Talking through that — these desires and where they come from — can help you figure out if this is something you’re really wanting to try or just something that you think you’re supposed to want.

And talking about these things can help with your own vulnerability, says Anka Grzywacz, a sex therapist, who says she encourages her clients to admit how “uncomfortable” it may feel to talk about their desires. “Sexuality is one of the most vulnerable experiences in life, and we get to share that deep vulnerability with another person,” she says. “Daring to want something more is already an act of courage. So, start with allowing yourself to dream.”

How can I explore new sexual desires?

If you’re unsure which desires you have or ones you’d really like to explore, but know you want something new, Grzywacz recommends reading collections of women’s sexual fantasies or listening to audio erotica. “I find starting with written or audio content can be less intimidating than watching porn, even the most ethical and female-oriented type.”

Grines also recommends that you start solo. “Get to know your body, explore what self-pleasure looks like when your own pleasure is the only goal. Do you find yourself moving to places that you never indulged before? Are you looking for imagery that you never gave yourself permission to do in the past? Are you able to enjoy things differently because there's no audience? What sensations feel the best? When does your desire peak?”

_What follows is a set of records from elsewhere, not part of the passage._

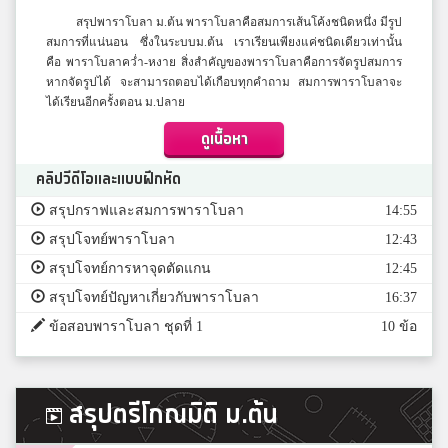
สรุปพาราโบลา ม.ต้น พาราโบลาคือสมการเส้นโค้งชนิดหนึ่ง มีรูป
สมการที่แน่นอน ซึ่งในระบบม.ต้น เราเรียนเพียงแค่ชนิดเดียวเท่านั้น
คือ พาราโบลาคว่ำ-หงาย สิ่งสำคัญของพาราโบลาคือการจัดรูปสมการ
หากจัดรูปได้ จะสามารถตอบได้เกือบทุกคำถาม สมการพาราโบลาจะ
ได้เรียนอีกครั้งตอน ม.ปลาย
ดูเนื้อหา
คลิปวีดีโอและแบบฝึกหัด
สรุปกราฟและสมการพาราโบลา
14:55
สรุปโจทย์พาราโบลา
12:43
สรุปโจทย์การหาจุดตัดแกน
12:45
สรุปโจทย์ปัญหาเกี่ยวกับพาราโบลา
16:37
ข้อสอบพาราโบลา ชุดที่ 1
10 ข้อ
สรุปตรีโกณมิติ ม.ต้น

By focusing on these things and really doing your homework, Grines says you can create a language around what pleasure looks like for you so that when you’re ready to integrate it with a partner or partners, you’ll have intentional language to explain what you want and need.

Grzywacz also suggests homing in on what you want, especially what you want the mood to be like during intimate moments. “What qualities are they missing? Is it feeling spicy? Or pampered and treated like a goddess? Or perhaps she's dreaming of joyful, carefree intimacy? Feelings are a great guide that can lead us to knowledge, activities, and toys that can help us get there. I always tell women that sex is like a playground for adults. We get to be curious and have lots of colorful toys to make the playtime even more fun.”

But no matter what, both experts agree: It’s never too late. Grines says the stats around penetrative sex and the pleasure women receive from it are “alarming” and “the shame is so real.” Since most women need clitoral stimulation to reach an orgasm, she says she has tons of clients who come in at 40 and share that they’ve never had an orgasm and that “they were the problem.” Nope. We’re not doing that.

“40 is not too late! Women still have many great years of sex to discover, so the best time to start is today,” says Grzywacz. And the more confident and sexy and happy you are in the bedroom, the better sex is for everybody. And while they shouldn’t be your priority, by focusing on yourself, you can also be what your partner wants and needs in the bedroom.

It’s like the “pour into your cup” adage. Explore your sexuality so you can find your own pleasure — and some for your partner, too.